Pourquoi, en 2017, la virginité est-elle toujours fantasmée au Maroc ? «Déflorer une fille est le summum de la virilité chez le sexe masculin, explique Soumaya Naamane Guessous. L’interdiction de la pratique sexuelle avant le mariage dans l’Islam s’applique exclusivement aux femmes. Les hommes ont interprété les textes comme ça les arrange.» Mais pour la sociologue, rester vierge jusqu’au mariage peut avoir de sérieuses conséquences sur le couple. «Lorsqu’ils se marient, les hommes ont envie de fantaisie sexuelle dès la défloration. Ils veulent vivre avec une geisha mais se retrouvent avec des femmes sans expérience dont l’appareil sexuel est bloqué depuis la puberté. Tout cela pose des problèmes d’incompatibilité dans le couple, voire d’adultère.»

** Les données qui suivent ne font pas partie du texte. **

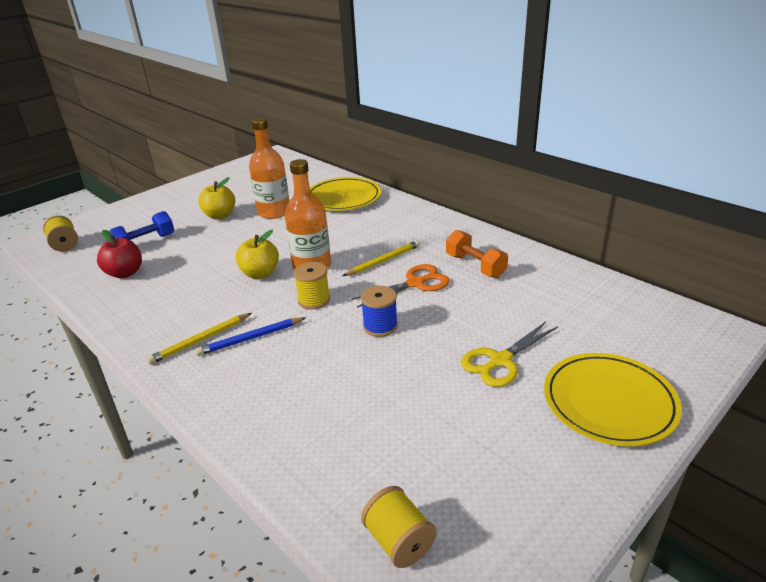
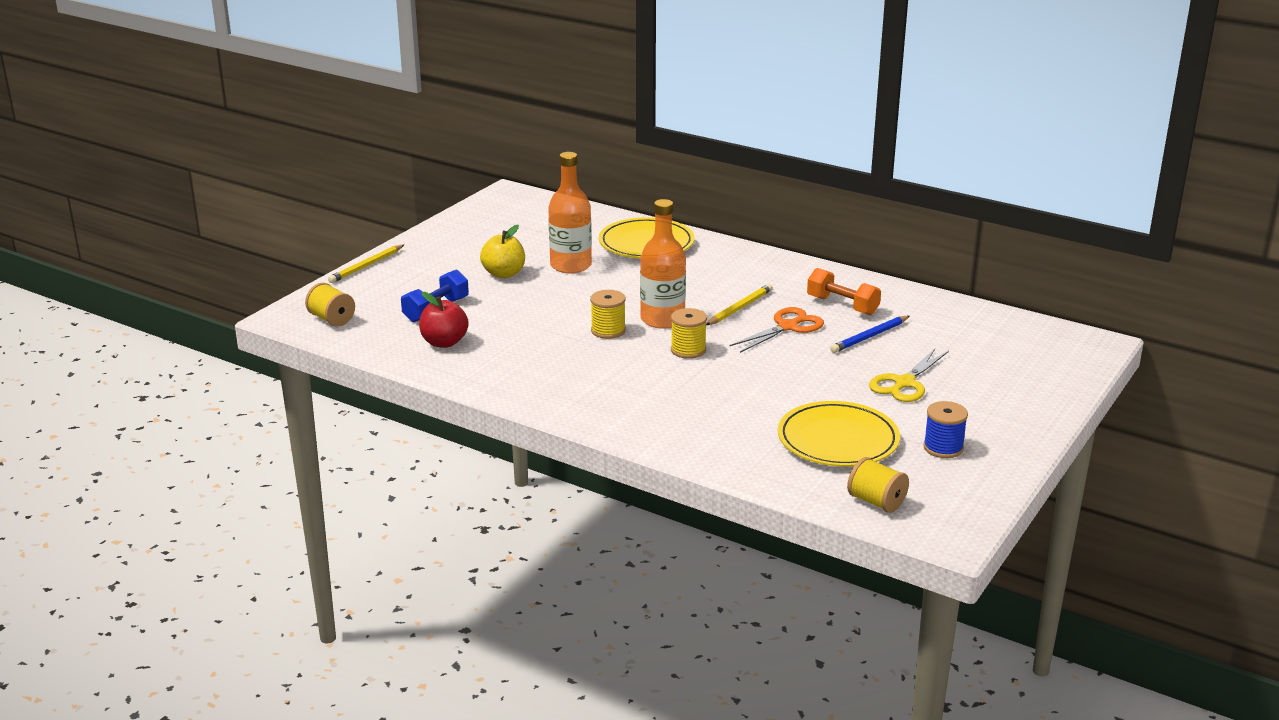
camera: 15 degrees left, 5 degrees down
(200, 340) = (594, 394): yellow pencil -> yellow pencil (366, 266)
(250, 338) = (646, 388): blue pencil -> blue pencil (869, 337)
(260, 274) = (608, 331): yellow apple -> yellow spool
(380, 326) = (773, 366): blue spool -> blue spool (943, 448)
(609, 402) = (1010, 403): yellow plate -> yellow plate (838, 440)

Pour les femmes qui ont déjà eu une expérience, la sexualité dans le mariage peut s’avérer tout aussi problématique. «Celles qui font semblant d’être vierges continuent à jouer les pures tout au long du mariage, raconte Selma. On n’ose pas se lâcher au lit de peur de passer pour une prostituée. Vierge ou pas vierge, la vie sexuelle est sous contrôle. La complicité est impossible à établir.» En un an de mariage, la jeune femme avoue n’avoir jamais éprouvé de plaisir sexuel. Elle soupçonne même son mari d’avoir une maîtresse. «Une femme avec plus d’expérience. Mais ça, ils ne l’accepteront jamais chez leur propre épouse !» Dans une société où le rapport au sexe est particulièrement hypocrite, conclut la gynécologue, «ce jeu de dupes» ne fait que des perdants.